Records:
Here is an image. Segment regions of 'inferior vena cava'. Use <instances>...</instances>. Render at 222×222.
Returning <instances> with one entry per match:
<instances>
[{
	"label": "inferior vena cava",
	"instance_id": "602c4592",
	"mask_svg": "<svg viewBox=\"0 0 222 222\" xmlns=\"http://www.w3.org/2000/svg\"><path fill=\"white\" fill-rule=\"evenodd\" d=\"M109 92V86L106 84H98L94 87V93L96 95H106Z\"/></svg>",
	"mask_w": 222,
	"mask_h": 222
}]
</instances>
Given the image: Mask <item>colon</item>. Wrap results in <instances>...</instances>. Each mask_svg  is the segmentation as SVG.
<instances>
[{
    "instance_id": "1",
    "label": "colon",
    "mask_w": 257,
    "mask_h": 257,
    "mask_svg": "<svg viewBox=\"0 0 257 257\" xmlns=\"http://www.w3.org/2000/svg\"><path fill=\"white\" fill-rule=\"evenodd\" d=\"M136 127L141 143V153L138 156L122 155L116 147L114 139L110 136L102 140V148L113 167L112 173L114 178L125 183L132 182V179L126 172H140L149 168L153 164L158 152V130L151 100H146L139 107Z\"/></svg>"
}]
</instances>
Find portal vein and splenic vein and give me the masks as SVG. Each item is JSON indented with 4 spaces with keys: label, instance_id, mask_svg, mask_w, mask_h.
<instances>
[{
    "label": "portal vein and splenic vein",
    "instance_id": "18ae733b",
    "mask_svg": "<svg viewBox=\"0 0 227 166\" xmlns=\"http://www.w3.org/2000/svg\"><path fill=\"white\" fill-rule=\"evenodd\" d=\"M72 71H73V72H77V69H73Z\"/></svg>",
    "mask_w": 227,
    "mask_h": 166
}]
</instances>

§ Exercise task: Render the entries as a numbered list, starting at the line containing "Find portal vein" and ending at the end of the entries, both included. Leave out blank lines.

§ Result:
1. Find portal vein and splenic vein and give me the masks as SVG. Each item is JSON indented with 4 spaces with keys: label, instance_id, mask_svg, mask_w, mask_h.
2. <instances>
3. [{
4.     "label": "portal vein and splenic vein",
5.     "instance_id": "18ae733b",
6.     "mask_svg": "<svg viewBox=\"0 0 227 166\" xmlns=\"http://www.w3.org/2000/svg\"><path fill=\"white\" fill-rule=\"evenodd\" d=\"M72 71H73V72H77V69H73Z\"/></svg>",
7.     "mask_w": 227,
8.     "mask_h": 166
9. }]
10. </instances>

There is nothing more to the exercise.